# Directions:
Report each line from the records where the string "Performance" turns up.

= = = = = = =

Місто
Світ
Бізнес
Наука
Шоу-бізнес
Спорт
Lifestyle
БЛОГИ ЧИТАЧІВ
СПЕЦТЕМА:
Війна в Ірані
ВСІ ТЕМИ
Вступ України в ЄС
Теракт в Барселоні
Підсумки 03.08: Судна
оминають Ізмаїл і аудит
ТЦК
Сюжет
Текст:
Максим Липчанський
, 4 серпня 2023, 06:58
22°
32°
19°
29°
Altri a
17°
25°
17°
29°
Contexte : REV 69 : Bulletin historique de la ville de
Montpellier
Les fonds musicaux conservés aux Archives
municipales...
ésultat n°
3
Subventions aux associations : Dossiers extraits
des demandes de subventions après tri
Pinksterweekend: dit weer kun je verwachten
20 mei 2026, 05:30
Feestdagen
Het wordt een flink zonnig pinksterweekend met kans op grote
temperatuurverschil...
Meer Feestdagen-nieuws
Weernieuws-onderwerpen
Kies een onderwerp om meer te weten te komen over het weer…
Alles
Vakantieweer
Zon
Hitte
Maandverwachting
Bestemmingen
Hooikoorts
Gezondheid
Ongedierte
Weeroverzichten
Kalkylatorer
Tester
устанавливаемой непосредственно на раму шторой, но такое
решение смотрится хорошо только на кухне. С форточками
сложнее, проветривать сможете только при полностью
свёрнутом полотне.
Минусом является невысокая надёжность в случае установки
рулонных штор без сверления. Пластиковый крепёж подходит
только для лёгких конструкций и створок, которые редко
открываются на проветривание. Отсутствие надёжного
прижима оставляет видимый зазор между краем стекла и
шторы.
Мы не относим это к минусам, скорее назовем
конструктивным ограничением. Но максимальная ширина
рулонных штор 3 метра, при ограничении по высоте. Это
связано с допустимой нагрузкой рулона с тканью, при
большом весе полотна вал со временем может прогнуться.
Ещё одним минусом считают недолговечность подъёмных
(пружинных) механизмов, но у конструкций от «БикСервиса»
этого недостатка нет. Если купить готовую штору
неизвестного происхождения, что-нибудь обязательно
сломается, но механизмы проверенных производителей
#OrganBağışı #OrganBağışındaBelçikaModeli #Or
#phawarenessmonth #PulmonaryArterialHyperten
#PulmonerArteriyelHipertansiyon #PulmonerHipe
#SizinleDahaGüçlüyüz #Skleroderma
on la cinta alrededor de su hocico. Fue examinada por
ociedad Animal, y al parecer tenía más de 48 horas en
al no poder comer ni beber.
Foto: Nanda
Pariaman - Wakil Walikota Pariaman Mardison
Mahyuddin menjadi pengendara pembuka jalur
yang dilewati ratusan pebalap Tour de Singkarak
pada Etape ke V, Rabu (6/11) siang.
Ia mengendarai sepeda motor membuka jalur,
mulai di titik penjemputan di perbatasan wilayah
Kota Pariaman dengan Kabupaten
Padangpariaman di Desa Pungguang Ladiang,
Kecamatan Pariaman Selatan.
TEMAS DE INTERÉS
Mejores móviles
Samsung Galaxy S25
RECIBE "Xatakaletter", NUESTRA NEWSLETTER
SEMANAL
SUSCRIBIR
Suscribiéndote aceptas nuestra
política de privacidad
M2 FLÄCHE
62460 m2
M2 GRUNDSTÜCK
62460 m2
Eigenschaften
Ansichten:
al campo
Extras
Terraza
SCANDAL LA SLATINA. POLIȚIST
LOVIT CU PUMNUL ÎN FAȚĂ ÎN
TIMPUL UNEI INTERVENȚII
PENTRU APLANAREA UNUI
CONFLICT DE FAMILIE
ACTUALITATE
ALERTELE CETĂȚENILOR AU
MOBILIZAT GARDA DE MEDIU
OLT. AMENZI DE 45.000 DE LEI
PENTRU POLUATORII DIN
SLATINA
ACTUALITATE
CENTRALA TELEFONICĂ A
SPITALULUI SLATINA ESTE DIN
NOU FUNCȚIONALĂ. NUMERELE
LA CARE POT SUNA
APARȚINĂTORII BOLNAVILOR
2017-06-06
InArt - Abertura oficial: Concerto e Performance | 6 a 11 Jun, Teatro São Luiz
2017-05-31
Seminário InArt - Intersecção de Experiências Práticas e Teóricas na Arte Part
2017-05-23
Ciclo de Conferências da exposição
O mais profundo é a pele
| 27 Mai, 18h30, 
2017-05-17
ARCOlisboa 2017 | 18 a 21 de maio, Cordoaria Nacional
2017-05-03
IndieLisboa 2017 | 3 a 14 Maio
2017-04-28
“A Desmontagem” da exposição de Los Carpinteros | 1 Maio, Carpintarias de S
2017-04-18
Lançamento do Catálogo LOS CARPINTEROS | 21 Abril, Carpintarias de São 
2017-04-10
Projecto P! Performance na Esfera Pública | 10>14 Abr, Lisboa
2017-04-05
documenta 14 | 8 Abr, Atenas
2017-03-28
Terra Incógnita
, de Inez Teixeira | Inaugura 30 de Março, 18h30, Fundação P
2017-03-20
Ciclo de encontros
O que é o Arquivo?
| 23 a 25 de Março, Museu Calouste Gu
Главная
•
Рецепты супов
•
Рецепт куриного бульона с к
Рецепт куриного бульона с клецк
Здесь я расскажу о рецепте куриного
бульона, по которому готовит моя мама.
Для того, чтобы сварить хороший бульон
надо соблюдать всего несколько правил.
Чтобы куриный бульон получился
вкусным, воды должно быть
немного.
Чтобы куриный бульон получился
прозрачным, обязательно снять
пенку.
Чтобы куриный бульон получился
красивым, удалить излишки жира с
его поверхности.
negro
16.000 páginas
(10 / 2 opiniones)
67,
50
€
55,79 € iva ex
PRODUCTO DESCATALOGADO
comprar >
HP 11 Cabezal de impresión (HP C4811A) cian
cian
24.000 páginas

= = = = = = =

# Answer to this task:
InArt - Abertura oficial: Concerto e Performance | 6 a 11 Jun, Teatro São Luiz
Projecto P! Performance na Esfera Pública | 10>14 Abr, Lisboa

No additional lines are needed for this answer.